The Reverend Jeremiah A. Wright is wrong, although God knows not in any way that The Obnoxious American alleges in his recent Blogcritics article. Wright is wrong—perhaps misguided is better—to intercede in the Democratic political battle (all those speeches and press conferences) at a time when his comments are hurting one of the candidates, his (one presumes) now former parishioner.
In that regard, the Reverend Wright should cease and desist—at least for the time being, only because his comments may very well upend Senator Obama's Presidential quest. But not because, as The Obnoxious American (hereafter, TOA) seems to argue that he's an apologist for Louis Farrakhan; or that he blames 9/11 on US foreign policy; or that, bizarrely, former President Carter's "recent trip to the Middle East to meet with various terrorist leaders confirms for many a long history of anti-Jewish sentiment." (Huh?); or that Wright doesn't even like being black.
TOA quotes, accurately, Wright as saying that 'Louis Farrakhan is not my enemy, he did not put me in chains, he did not put me in slavery and he didn't make me this color'. And in the next sentence says: "I guess that means that Wright doesn't like the color of his skin? I'm not going to touch that one, but the audience seemed to love it." If TOA is being sarcastic, then I am wrong.
But for what Jeremiah Wright is saying or trying to say, he needs to speak even louder. Because, while several of his propositions may be slightly overheated (he is a preacher, after all), he's telling the truth. That's right: he's telling the truth, speaking the gospel, as it were.
It's easy to take issue with what Rev. Wright said in the Q and A session after his appearance, but that overlooks his opening remarks, which were centered on theological issues, not directly political ones. To understand the totality of what Wright said on April 28 at the National Press Club, you also need to look at his comments leading to the question and answer session.
What Wright discussed initially was the historical marginalization of the black church in this country. His historical references were essentially accurate. The post-Civil War Black Codes were an effort still to control African Americans in this country, including how they worshipped. But these codes didn't work. African Americans, says Wright, have insisted on their right to worship in this country; they've always done so. But they've done so, essentially, separately.

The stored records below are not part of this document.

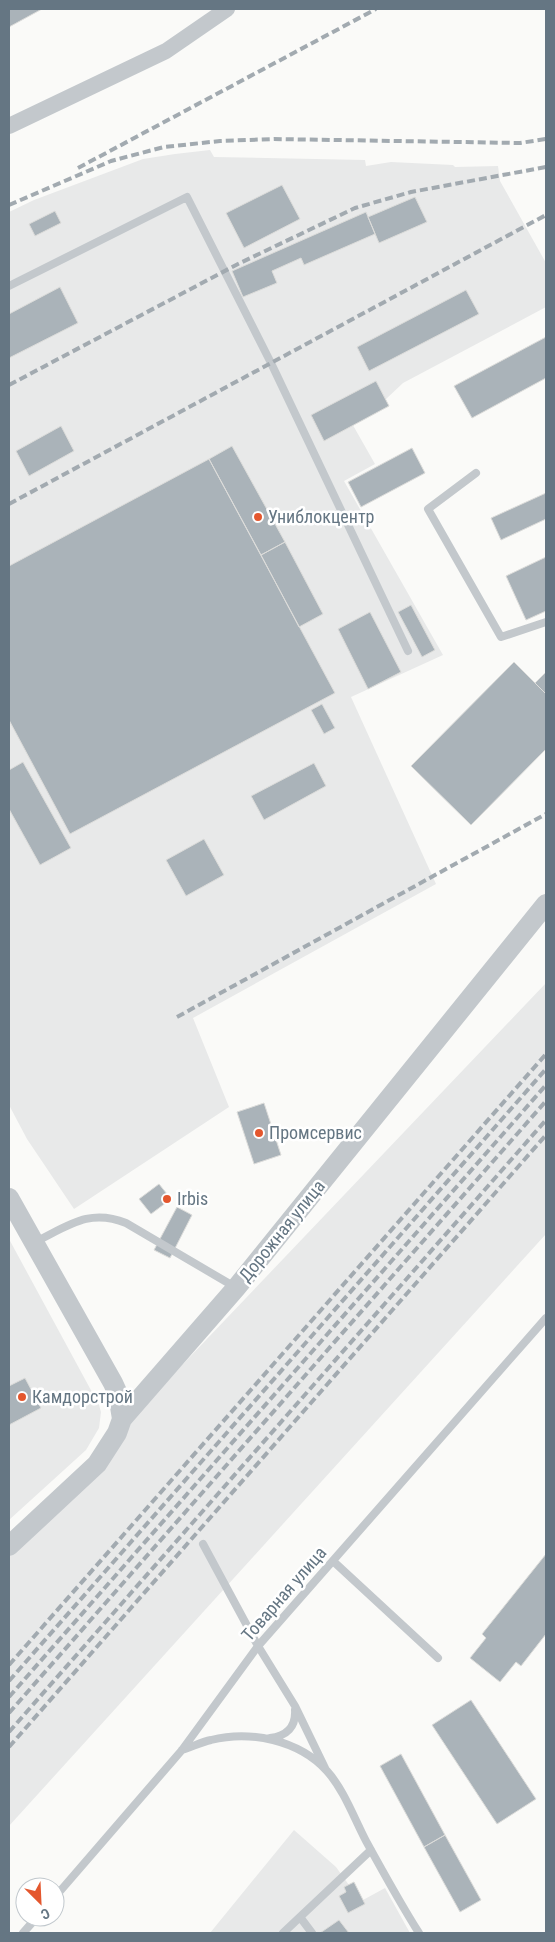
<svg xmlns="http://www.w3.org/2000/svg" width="555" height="1942" viewBox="0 0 555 1942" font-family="'Roboto Condensed',sans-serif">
<rect width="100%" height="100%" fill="#fafaf8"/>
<path fill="#e8e9e9" d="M 210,150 L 214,157 L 365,160 L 366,166 L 391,162 L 453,165 L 455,167 L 498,166 L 500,181 L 546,263 L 546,307 L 403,383 L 385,400 L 350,420 L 375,464 L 344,481 L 443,655 L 351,697 L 436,884 L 193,1018 L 229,1107 L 74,1209 L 27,1139 L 9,1105 L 9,212 L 34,200 L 143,159 L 175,154 Z
M 546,983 L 546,1234 L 9,1826 L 9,1552 L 124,1426 Z
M 9,1239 L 99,1405 L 101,1412 L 99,1428 L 86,1450 L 9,1520 Z
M 294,1830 L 336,1867 L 349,1885 L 354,1882 L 363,1900 L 385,1888 L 410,1933 L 210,1933 Z"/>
<path fill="#aab3b9" stroke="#dcdcda" d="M 9,9 L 42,9 L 9,27 Z
M 282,185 L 300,219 L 244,248 L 226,213 Z
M 415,197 L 427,222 L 379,243 L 368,217 Z
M 55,211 L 61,223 L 35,236 L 29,224 Z
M 366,212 L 375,234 L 304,265 L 301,258 L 272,271 L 277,283 L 243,297 L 232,271 Z
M 60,287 L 78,323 L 9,358 L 9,314 Z
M 466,290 L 479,314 L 369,371 L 357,347 Z
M 546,337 L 546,378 L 472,418 L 454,386 Z
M 376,381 L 389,406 L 324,441 L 311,415 Z
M 61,426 L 74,451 L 29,476 L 16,451 Z
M 232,446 L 285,542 L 261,555 L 209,459 Z
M 412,448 L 425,473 L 361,507 L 348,482 Z
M 209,459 L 335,693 L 70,834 L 9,720 L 9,566 Z
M 546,493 L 546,519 L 501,540 L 491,518 Z
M 285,542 L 323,614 L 299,627 L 261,555 Z
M 546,557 L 546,611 L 526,620 L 506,576 Z
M 411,605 L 435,650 L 422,657 L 398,612 Z
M 370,612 L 401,672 L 368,689 L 338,629 Z
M 514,662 L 546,694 L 546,749 L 471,825 L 411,766 Z
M 546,672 L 546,694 L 535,683 Z
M 322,704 L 335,728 L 324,734 L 311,710 Z
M 23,762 L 71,848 L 40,865 L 9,809 L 9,770 Z
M 314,763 L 326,786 L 264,820 L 251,796 Z
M 204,839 L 224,875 L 186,896 L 166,860 Z
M 264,1103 L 281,1155 L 254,1164 L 237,1112 Z
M 159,1184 L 171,1199 L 151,1214 L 139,1199 Z
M 177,1207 L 192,1215 L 170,1258 L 154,1250 Z
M 25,1378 L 41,1408 L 9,1425 L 9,1386 Z
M 546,1554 L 546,1634 L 521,1666 L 516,1662 L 500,1682 L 470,1658 L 486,1638 L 482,1634 Z
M 471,1700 L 536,1799 L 497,1824 L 432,1725 Z
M 401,1754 L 445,1835 L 424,1847 L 380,1766 Z
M 445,1835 L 481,1900 L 460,1912 L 424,1847 Z
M 354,1882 L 365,1904 L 348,1913 L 339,1896 L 346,1892 L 344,1887 Z
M 339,1920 L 349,1933 L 320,1933 Z"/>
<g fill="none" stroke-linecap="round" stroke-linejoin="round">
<path stroke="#c3c8cc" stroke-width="8" d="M 9,286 L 187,197 L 271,363 L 408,651
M 476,473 L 428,509 L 501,637 L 546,622
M 35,1242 C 68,1226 89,1208 126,1223 L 235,1287
M 203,1544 L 258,1646 L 295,1706 L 325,1768
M 333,1561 L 438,1658
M 270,1738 C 287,1736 296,1727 295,1710
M 182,1750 C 192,1747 201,1742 211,1740 C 250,1730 299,1740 327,1771 C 344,1790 354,1818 366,1841 C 383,1872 400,1903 419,1933
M 55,1897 L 182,1750 L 258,1646 L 546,1318
M 300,1917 L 312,1933
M 23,1933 L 37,1917
M 283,1933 L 371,1850"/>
<path stroke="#c3c8cc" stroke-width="16" d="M 9,126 L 166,51 L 227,9"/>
<path stroke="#c3c8cc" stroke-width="20" d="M 9,1198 L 113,1383 L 118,1394 L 122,1419
M 9,1546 L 97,1464 L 117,1433 L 122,1419 L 236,1288 L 546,904"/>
<path stroke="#a2aab0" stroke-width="4" stroke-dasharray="8 4" stroke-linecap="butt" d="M 78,168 L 376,9
M 9,205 L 111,161 L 164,147 L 220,141 L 274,139 L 520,143 L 546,139
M 9,385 L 238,264 L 355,208 L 411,192 L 546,167
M 9,504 L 546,215
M 177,1017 L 546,814
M 9,1665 L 546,1054
M 9,1681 L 546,1069
M 9,1697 L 546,1085
M 9,1713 L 546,1101
M 9,1732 L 546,1120
M 9,1747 L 546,1135"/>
</g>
<g fill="#e4572e" stroke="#fff" stroke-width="2">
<circle cx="258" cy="517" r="5"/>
<circle cx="259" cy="1133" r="5"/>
<circle cx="167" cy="1199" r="5"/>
<circle cx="22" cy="1397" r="5"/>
</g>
<g text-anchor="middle" stroke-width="5" stroke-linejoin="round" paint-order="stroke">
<g font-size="18" fill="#657683" stroke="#fff" text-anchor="start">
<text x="268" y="523">Униблокцентр</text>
<text x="269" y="1139">Промсервис</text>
<text x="177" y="1205">Irbis</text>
<text x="32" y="1403">Камдорстрой</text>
</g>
<g font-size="18" fill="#657683" stroke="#fff">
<text transform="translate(282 1231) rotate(-51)" y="6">Дорожная улица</text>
<text transform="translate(284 1594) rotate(-49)" y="6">Товарная улица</text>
</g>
</g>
<rect width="555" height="1942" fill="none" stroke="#657683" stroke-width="20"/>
<g transform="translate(40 1902) rotate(156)"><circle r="24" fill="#ffffff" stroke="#c1c8cd"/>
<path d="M0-4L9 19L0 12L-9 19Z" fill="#e4572e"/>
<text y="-8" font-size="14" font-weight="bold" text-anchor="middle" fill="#657683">С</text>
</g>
</svg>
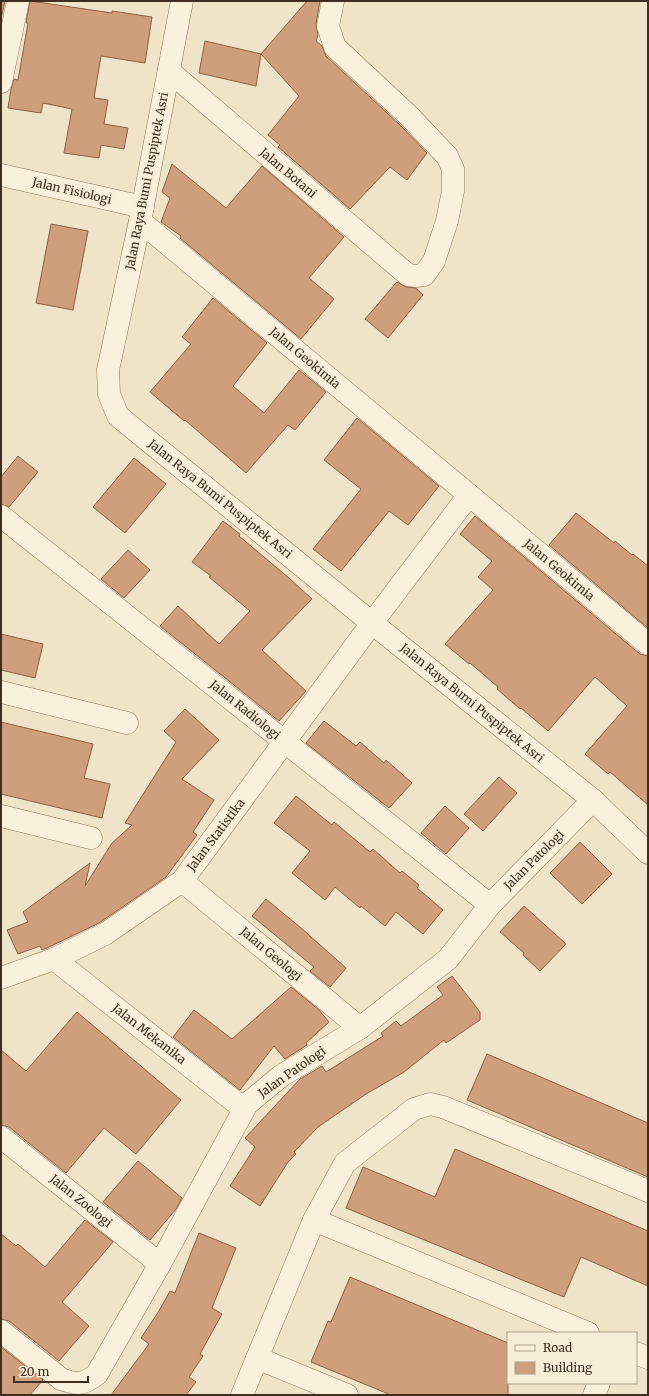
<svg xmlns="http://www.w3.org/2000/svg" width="649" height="1396" font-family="Merriweather,serif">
<rect width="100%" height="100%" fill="#f0e4c8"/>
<g fill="#cf9f7d" stroke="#8d5f41">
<polygon points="1,1 5,1 1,19"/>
<polygon points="30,1 112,13 112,11 152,17 145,63 101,56 94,98 108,100 104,124 128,128 124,149 101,145 99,158 64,153 72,109 43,103 41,113 8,108 11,89 14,79 18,80 28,23 26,23"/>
<polygon points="307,1 320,1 316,24 318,35 316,41 322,46 326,56 400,125 427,153 407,180 390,167 350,209 278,147 280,145 268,135 299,96 261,54"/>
<polygon points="205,41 261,54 256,86 199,73"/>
<polygon points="172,164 226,208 262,166 344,237 309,278 334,299 301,339 180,238 181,236 161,222 170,198 162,192"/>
<polygon points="51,224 88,231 73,310 36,303"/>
<polygon points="397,282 406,287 416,288 423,295 388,338 365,319"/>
<polygon points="213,298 267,343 233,386 264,413 299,370 326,392 295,430 288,425 246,473 185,420 184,421 150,392 191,344 182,337"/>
<polygon points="357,418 439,486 408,525 389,511 341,571 313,549 361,489 324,460"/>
<polygon points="18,456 38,472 9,507 1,504 1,477"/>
<polygon points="134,458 166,484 125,533 93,507"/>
<polygon points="576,513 614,543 615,541 632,555 633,554 648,566 648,628 549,545"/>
<polygon points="475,516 640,654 648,656 648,805 610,772 608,774 585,754 627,706 595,677 548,731 521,708 520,709 497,689 498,687 470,663 469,664 445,644 493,590 478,577 492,561 460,534"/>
<polygon points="223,521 240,534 239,536 289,578 312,599 262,650 306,691 279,721 160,626 178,606 219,644 250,611 209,577 211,576 192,562"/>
<polygon points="128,550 150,570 124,598 101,579"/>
<polygon points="1,634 43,644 35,678 1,670"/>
<polygon points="185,709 219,740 182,779 214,800 193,832 197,835 166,877 99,923 49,947 42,950 40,946 18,954 7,930 28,922 23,912 90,863 85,886 112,843 132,825 125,823 176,742 164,731"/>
<polygon points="324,721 356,746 360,742 384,763 386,760 412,783 389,808 306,743"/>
<polygon points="1,722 93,744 84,778 110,784 102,818 1,794"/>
<polygon points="499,777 517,793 483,831 464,814"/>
<polygon points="296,796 332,825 334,822 370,852 373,849 400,873 402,871 419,885 417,888 443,910 423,934 396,912 385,926 361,906 360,908 335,887 325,900 292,873 310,851 274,823"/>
<polygon points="445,806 469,828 446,854 421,833"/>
<polygon points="580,842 612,874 582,904 550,873"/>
<polygon points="266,899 301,928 346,968 330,987 310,971 314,967 252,916"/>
<polygon points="524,906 566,944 540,971 523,955 524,953 500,932"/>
<polygon points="452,976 480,1012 480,1020 446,1043 444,1040 404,1072 366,1094 318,1127 294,1152 296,1154 288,1162 260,1206 230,1186 255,1147 245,1138 300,1079 322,1066 326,1072 383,1036 381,1033 396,1021 401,1026 443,995 437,987"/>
<polygon points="291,987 319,1010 329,1022 306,1043 307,1045 285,1059 274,1046 240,1090 173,1037 194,1010 232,1039"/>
<polygon points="77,1012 181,1100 136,1154 104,1128 66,1173 9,1127 1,1125 1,1050 26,1071"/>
<polygon points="487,1054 648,1123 648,1177 467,1100"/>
<polygon points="455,1149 648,1231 648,1286 581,1257 564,1297 346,1208 363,1167 435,1197"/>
<polygon points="138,1161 182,1198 176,1209 150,1240 103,1202"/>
<polygon points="85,1220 113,1242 62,1302 89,1326 59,1361 9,1321 1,1319 1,1234 16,1246 18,1244 45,1267"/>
<polygon points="199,1233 236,1248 212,1308 222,1314 200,1354 203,1356 189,1377 196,1382 186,1395 111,1395 149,1344 141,1338 159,1311 170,1291 175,1293"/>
<polygon points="350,1277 508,1343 508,1395 391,1395 311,1362 328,1321 331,1322"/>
<polygon points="1,1347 43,1380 30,1395 1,1395"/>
</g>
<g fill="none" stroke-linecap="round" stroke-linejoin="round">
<defs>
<g id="minor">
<polyline points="182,1 140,221 108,370 109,394 118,416 372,623 593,800 648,853"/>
<polyline points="169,71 408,275 416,276 424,275 434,261 447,221 453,191 453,169 447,156 409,116 335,47 328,26 333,1"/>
<polyline points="1,82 18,1"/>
<polyline points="1,175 143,207"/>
<polyline points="140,221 648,644"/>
<polyline points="1,516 490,905"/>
<polyline points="1,692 127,723"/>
<polyline points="1,816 91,838"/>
<polyline points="182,881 360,1028"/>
<polyline points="54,959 244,1109"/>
<polyline points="1,978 54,959 105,934 182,881 372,623 469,495"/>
<polyline points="1,1137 160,1264"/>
<polyline points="314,1220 588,1333"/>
<path d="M1,1331L61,1379C77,1385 83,1385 97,1374L160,1264L247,1104L281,1076L360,1028L448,959L490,905L593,800"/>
<polyline points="636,1353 648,1358"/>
<polyline points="257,1358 347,1395"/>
<polyline points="242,1395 314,1220 345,1163 414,1109 430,1104 443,1107 648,1191"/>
<polyline points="594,1395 599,1383"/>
</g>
</defs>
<use href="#minor" stroke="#8d765c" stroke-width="23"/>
<use href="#minor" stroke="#faf1dc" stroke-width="22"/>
</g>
<g text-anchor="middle" stroke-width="4" stroke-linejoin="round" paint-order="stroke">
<g font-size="12" fill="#3d2e20" stroke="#f7eed8">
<text transform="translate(288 173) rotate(40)" y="4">Jalan Botani</text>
<text transform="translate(147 181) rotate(-79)" y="4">Jalan Raya Bumi Puspiptek Asri</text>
<text transform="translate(72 191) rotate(13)" y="4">Jalan Fisiologi</text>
<text transform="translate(305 358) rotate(40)" y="4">Jalan Geokimia</text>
<text transform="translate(220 499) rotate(39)" y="4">Jalan Raya Bumi Puspiptek Asri</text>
<text transform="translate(559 570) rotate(40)" y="4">Jalan Geokimia</text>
<text transform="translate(472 703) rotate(39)" y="4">Jalan Raya Bumi Puspiptek Asri</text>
<text transform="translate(245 710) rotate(39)" y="4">Jalan Radiologi</text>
<text transform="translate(216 835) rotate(-53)" y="4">Jalan Statistika</text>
<text transform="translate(534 860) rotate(-45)" y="4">Jalan Patologi</text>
<text transform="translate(271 954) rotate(40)" y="4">Jalan Geologi</text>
<text transform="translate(149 1034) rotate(38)" y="4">Jalan Mekanika</text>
<text transform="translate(292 1072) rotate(-35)" y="4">Jalan Patologi</text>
<text transform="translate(81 1201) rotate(39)" y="4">Jalan Zoologi</text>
</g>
</g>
<rect width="649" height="1396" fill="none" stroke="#3d2e20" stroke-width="4"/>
<rect x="507" y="1332" width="130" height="52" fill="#f7eed8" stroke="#ada18e"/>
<rect x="515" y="1345" width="20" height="6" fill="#faf1dc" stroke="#ada18e"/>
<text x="543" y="1352" font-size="12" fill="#3d2e20">Road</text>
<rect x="515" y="1362" width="20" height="12" fill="#cf9f7d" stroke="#ada18e"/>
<text x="543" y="1372" font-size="12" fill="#3d2e20">Building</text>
<path d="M14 1376v6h74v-6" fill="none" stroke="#3d2e20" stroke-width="2"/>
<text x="20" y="1376" font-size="12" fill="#3d2e20" stroke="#f7eed8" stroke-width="3" paint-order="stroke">20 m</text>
</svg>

And that's partly because we see God in the image that suits us—which is to say, ours. If you're white and a Christian (and one who spends any time at all thinking about these things—perhaps not a large number, actually) you think about Jesus, imagine him, as the Jesus we've all seen in pictures since we were kids in Sunday school: kindly looking, sad, bearded, handsome even. But not black. If you're African American in this country you likely see Jesus as black, or at least not white.